Exercise details – Print all of the data below word for word, leaving out the pictures.

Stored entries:
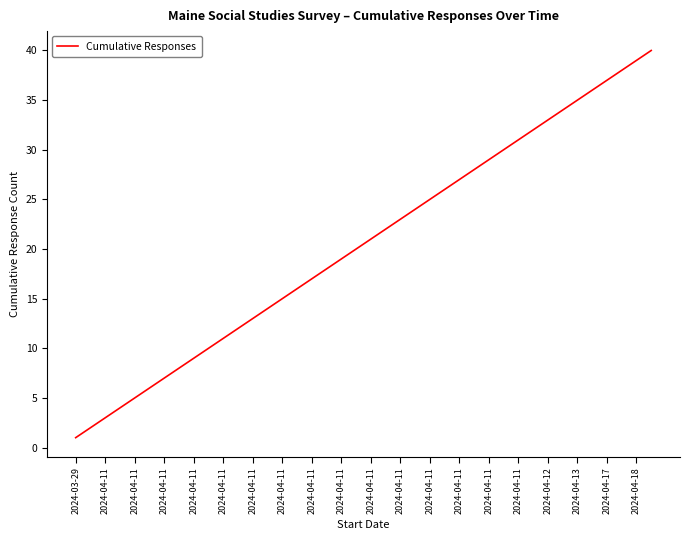

What is the maximum value shown in the chart?

40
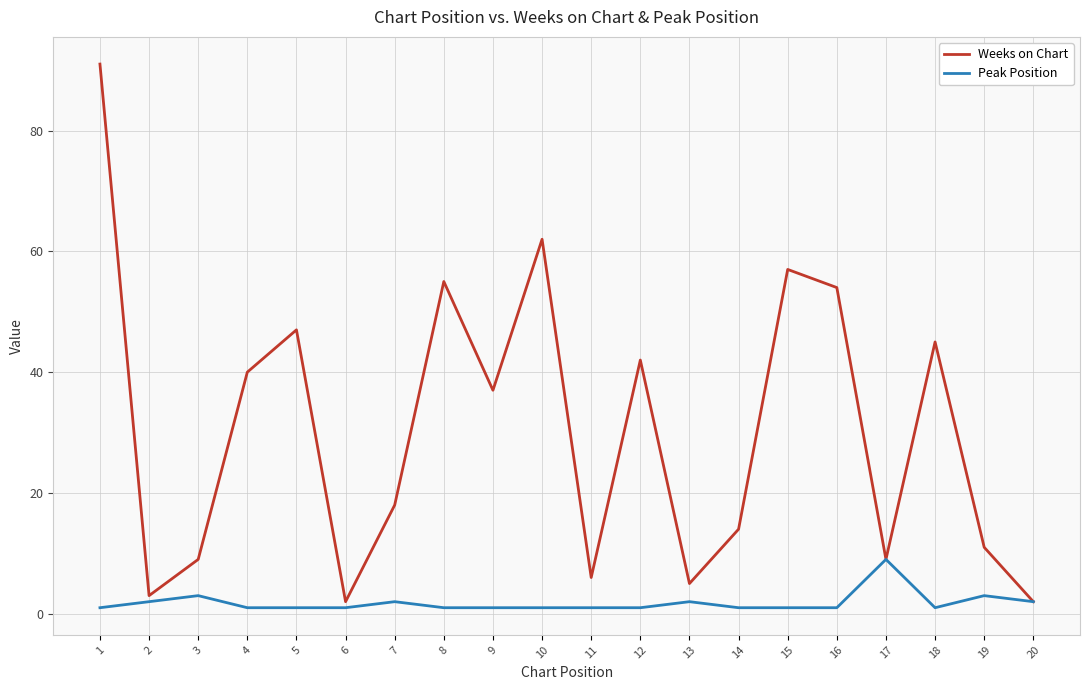

Is the value of Peak Position at 6 greater than the value of Weeks on Chart at 14?

No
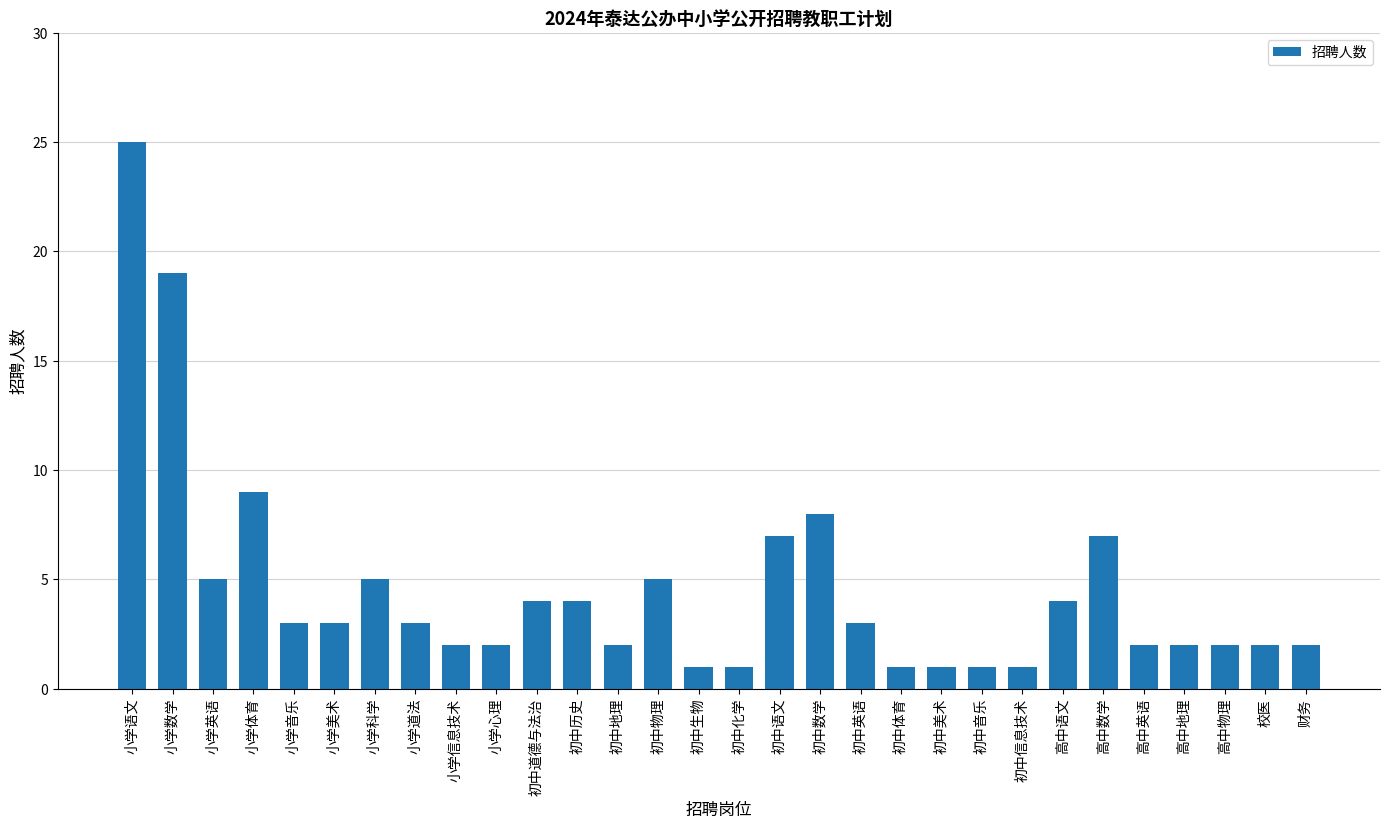

Reading left to right, list all the values displayed in this chart.

25	19	5	9	3	3	5	3	2	2	4	4	2	5	1	1	7	8	3	1	1	1	1	4	7	2	2	2	2	2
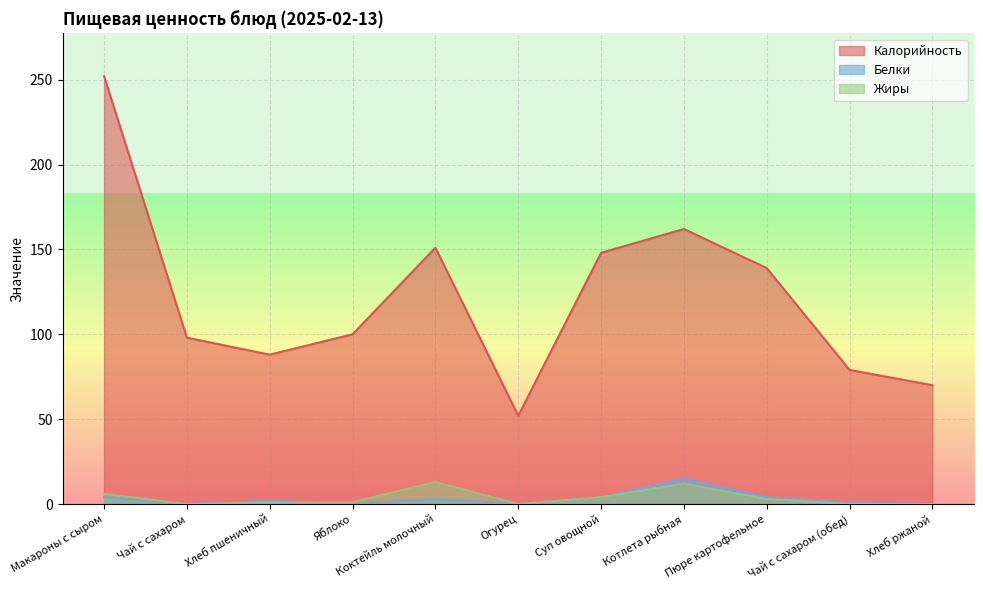

Reading left to right, what are all the values shown in this chart?

Калорийность: 252	98	88	100	151	52	148	162	139	79	70
Белки: 4	0	2	0	3	0	4	15	4	1	0
Жиры: 6	0	1	1	13	0	4	12	3	0	0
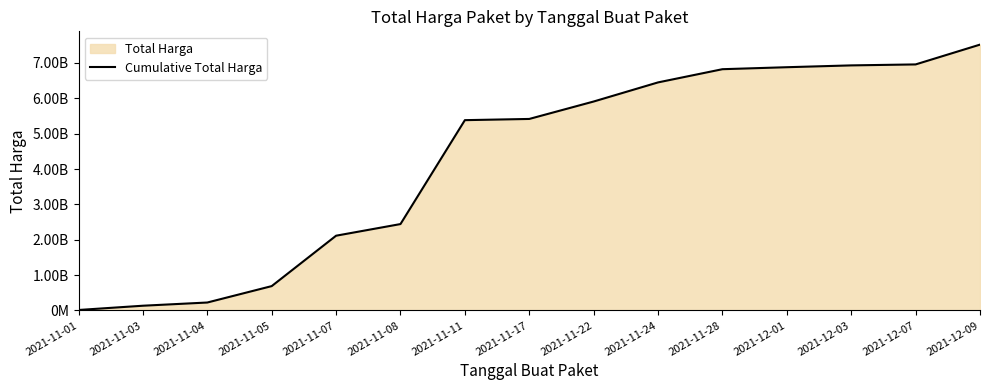

What is the change in value from 2021-11-28 to 2021-12-03?

+107753800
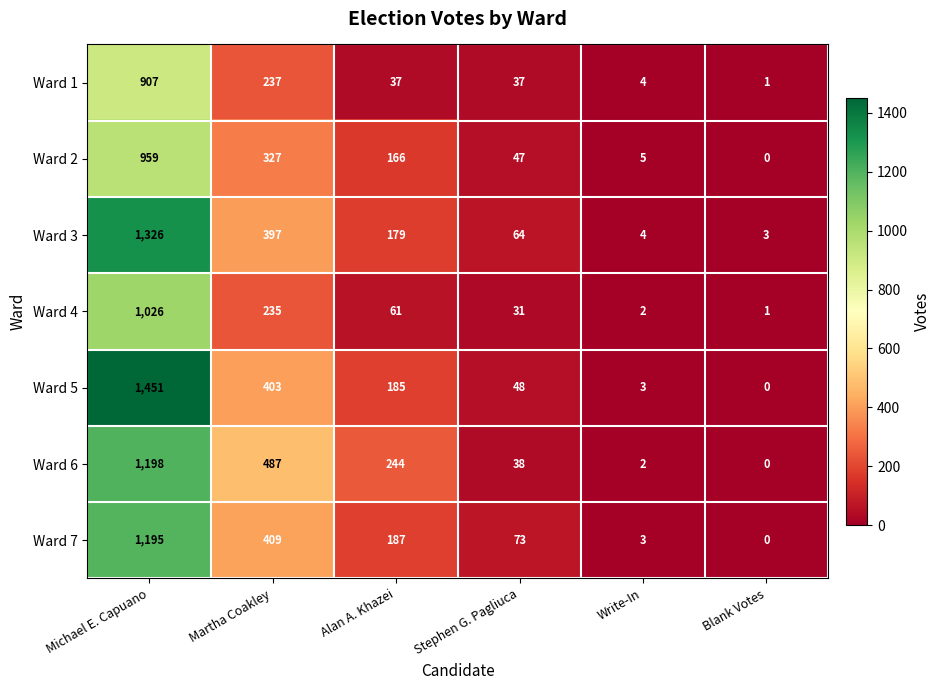

True or false: Ward 1 has a value of 907 at Michael E. Capuano.

True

Response to the task –
What is the maximum value shown in the chart?

40

Is the value of Peak Position at 6 greater than the value of Weeks on Chart at 14?

No

Reading left to right, list all the values displayed in this chart.

25	19	5	9	3	3	5	3	2	2	4	4	2	5	1	1	7	8	3	1	1	1	1	4	7	2	2	2	2	2

Reading left to right, what are all the values shown in this chart?

Калорийность: 252	98	88	100	151	52	148	162	139	79	70
Белки: 4	0	2	0	3	0	4	15	4	1	0
Жиры: 6	0	1	1	13	0	4	12	3	0	0

What is the change in value from 2021-11-28 to 2021-12-03?

+107753800

True or false: Ward 1 has a value of 907 at Michael E. Capuano.

True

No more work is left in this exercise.